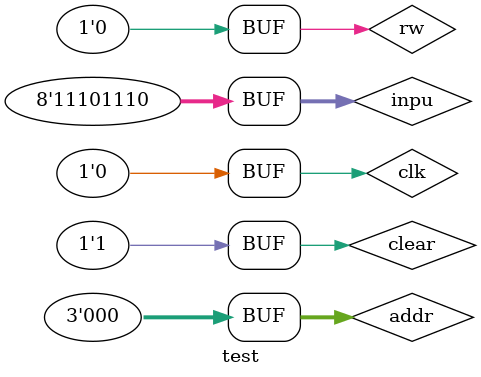
<source format=v>

module demux ( D, sel, y0, y1);
input D;
input sel;
output y0,y1;
wire y0,y1,N;
and g1(y0, D, N);
and g2(y1, D, sel);
not g0(N, sel);
endmodule

module demux8 ( D, sel, y0, y1, y2, y3, y4, y5, y6, y7);
input D;
input [2:0] sel;
output y0,y1,y2,y3,y4,y5,y6,y7;

always @( sel or y0 or y1 or y2 or y3 or y4 or y5 or y6 or y7 ) 
begin 
	if ( D == 1'b1 )
		begin
		if ( sel == 3'b000 ) 
			begin 
			y0=1'b1; y1=0; y2=0; y3=0; y4=0; y5=0; y6=0; y7=0;
		end 
		else
		if ( sel == 3'b001 ) 
			begin 
			y0=0;y1=1;y2=0;y3=0;y4=0;y5=0;y6=0;y7=0;
		end 
		else
		if ( sel == 3'b010 ) 
			begin 
			y0=0;y1=0;y2=1;y3=0;y4=0;y5=0;y6=0;y7=0;
		end 
		else
		if ( sel == 3'b011 ) 
			begin 
			y0=0;y1=0;y2=0;y3=1;y4=0;y5=0;y6=0;y7=0;
		end 
		else
		if ( sel == 3'b100 ) 
			begin 
			y0=0;y1=0;y2=0;y3=0;y4=1;y5=0;y6=0;y7=0;
		end 
		else
		if ( sel == 3'b101 ) 
			begin 
			y0=0;y1=0;y2=0;y3=0;y4=0;y5=1;y6=0;y7=0;
		end 
		else
		if ( sel == 3'b110 ) 
			begin 
			y0=0;y1=0;y2=0;y3=0;y4=0;y5=0;y6=1;y7=0;
		end 
		else
		if ( sel == 3'b111 ) 
			begin 
			y0=0;y1=0;y2=0;y3=0;y4=0;y5=0;y6=0;y7=1;
		end 
	end
	else
			y0=0;y1=0;y2=0;y3=0;y4=0;y5=0;y6=0;y7=0;
end 
endmodule


module mux (Y, A, B, sel);
output [3:0] Y;
input [3:0] A, B;
input sel;
reg [3:0] Y;
always @(A or B or sel)
if (sel == 1'b0)
Y = A;
else
Y = B;
endmodule

module mux2 (Y, A, B, sel);
output [7:0] Y;
input [7:0] A, B;
input sel;
reg [7:0] Y;
always @(A or B or sel)
if (sel == 1'b0)
Y = A;
else
Y = B;
endmodule

module mux8 (Y, A, B, C, D, E, F, G, H, sel);
output [7:0] Y;
input [7:0] A, B, C, D, E, F, G, H;
input [2:0] sel;
reg [7:0] Y;
always @(A or B or C or D or E or F or G or H or sel)
		if ( sel == 3'b000 ) 
			begin 
			Y=A;
		end 
		else
		if ( sel == 3'b001 ) 
			begin 
			Y=B;
		end 
		else
		if ( sel == 3'b010 ) 
			begin 
			Y=C;
		end 
		else
		if ( sel == 3'b011 ) 
			begin 
			Y=D;
		end 
		else
		if ( sel == 3'b100 ) 
			begin 
			Y=E;
		end 
		else
		if ( sel == 3'b101 ) 
			begin 
			Y=F;
		end 
		else
		if ( sel == 3'b110 ) 
			begin 
			Y=G;
		end 
		else
		if ( sel == 3'b111 ) 
			begin 
			Y=H;
		end 
endmodule

module dff ( output q, output qnot, 
input d, input clk, input clear ); 
reg q, qnot; 

always @( posedge clk ) 
begin 
	if ( ~clear ) 
		begin 
		q <= 0; qnot <= ~q; 
	end 
	q <= d; qnot <= ~q;
end 
endmodule // dff 

module ram1x1 ( output w, input addr, input rw,
input clk, input inpu, input clear );
wire s1,s2,s3,s4;

and and1 (s1, addr, rw);
and and2 (s2, s1, clk);

dff kai (s3, s4, inpu, clk, clear);

and and3 (w, addr, s3);

endmodule

module ram1x4 ( output [3:0] we, input addr, input rw,
input clk, input [3:0] inpu, input clear );

ram1x1 Rodrigo ( we[0], addr, rw, clk, inpu[0], clear);
ram1x1 Gustavo ( we[1], addr, rw, clk, inpu[1], clear);
ram1x1 Ana ( we[2], addr, rw, clk, inpu[2], clear);
ram1x1 Larissa ( we[3], addr, rw, clk, inpu[3], clear);

endmodule

module ram1x8 ( output [7:0] we, input addr, input rw,
input clk, input [7:0] inpu, input clear );

ram1x4 Renata (we[3:0], addr, rw, clk, inpu[3:0], clear);
ram1x4 Inacio (we[7:4], addr, rw, clk, inpu[7:4], clear);


endmodule

module ram2x4 (output [3:0] we, input addr, input rw,
input clk, input [3:0] inpu, input clear);
wire dms0,dms1,s1,s2,s3,s4,s5;
wire [3:0] aw, bw;

demux dm1 (1'b1, addr, dms0, dms1);

ram1x4 Cater (aw, dms0, rw, clk, inpu, clear);
ram1x4 Raphael (bw, dms1, rw, clk, inpu, clear);

mux m1 (we, aw, bw, addr);

endmodule

module ram2x8 (output [7:0] we, input addr, input rw,
input clk, input [7:0] inpu, input clear);
wire dms0,dms1,s1,s2,s3,s4,s5;
wire [7:0] aw, bw;

demux dm1 (1'b1, addr, dms0, dms1);

ram1x8 Cater (aw, dms0, rw, clk, inpu, clear);
ram1x8 Raphael (bw, dms1, rw, clk, inpu, clear);

mux2 m1 (we, aw, bw, addr);

endmodule

module ram8x8 (output [7:0] we, input [2:0] addr, input rw,
input clk, input [7:0] inpu, input clear);
wire dms0,dms1,dms2,dms3,dms4,dms5,dmsd,dms7;
wire [7:0] aw, bw, cw, dw, ew, fw, gw, hw;

demux8 dm8 (1'b1, addr, dms0, dms1, dms2, dms3, dms4, dms5, dms6, dms7);

ram1x8 Cater (aw, dms0, rw, clk, inpu, clear);
ram1x8 Raphael (bw, dms1, rw, clk, inpu, clear);
ram1x8 Mirian (cw, dm2, rw, clk, inpu, clear);
ram1x8 Dino (dw, dms3, rw, clk, inpu, clear);
ram1x8 Leona (ew, dms4, rw, clk, inpu, clear);
ram1x8 Terra (fw, dms5, rw, clk, inpu, clear);
ram1x8 Kyontera (gw, dms6, rw, clk, inpu, clear);
ram1x8 Gilda (hw, dms7, rw, clk, inpu, clear);

mux8 m8 (we, aw, bw, cw, dw, ew, fw, gw, hw, addr);

endmodule
 

module test; 
// ------------------------- definir dados 
wire [0:7] we; 
reg rw, clk, clear;
reg [7:0] inpu;
reg [2:0] addr;

ram8x8 ramiel (we,addr,rw,clk,inpu,clear);
// ------------------------- parte principal 
initial begin 
$display("Guia10Exerc05 - Pedro Henrique Vilar Locatelli - 427453"); 

   $monitor ( "%4d\t%3b\t%1b\t%1b\t%8b\t%1b\t%1b%1b%1b%1b%1b%1b%1b%1b", $time, addr, rw, clk, inpu, clear, we[0],we[1],we[2],we[3],we[4],we[5],we[6],we[7]); 
	#1 clear = 0;
	#1 clear = 1;
//	#1 clear = 0;
	#1 clk = 0;
	#1 inpu = 8'b10100101;
	#1 addr = 1;
	#1 rw = 1;
	#1 clk = 1;
	#1 clk = 0;
	#1 addr = 0;
	#1 inpu = 8'b11101110;
	#1 clk = 1;
	#1 clk = 0;
	#1 rw = 0;
	#1 addr = 1;
	#1 addr = 0;
	
	
	
	
end
endmodule
</source>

## About this task:
Please show every line of the material that contains the string "always".

## Result of this task:
always @( sel or y0 or y1 or y2 or y3 or y4 or y5 or y6 or y7 ) 
always @(A or B or sel)
always @(A or B or sel)
always @(A or B or C or D or E or F or G or H or sel)
always @( posedge clk ) 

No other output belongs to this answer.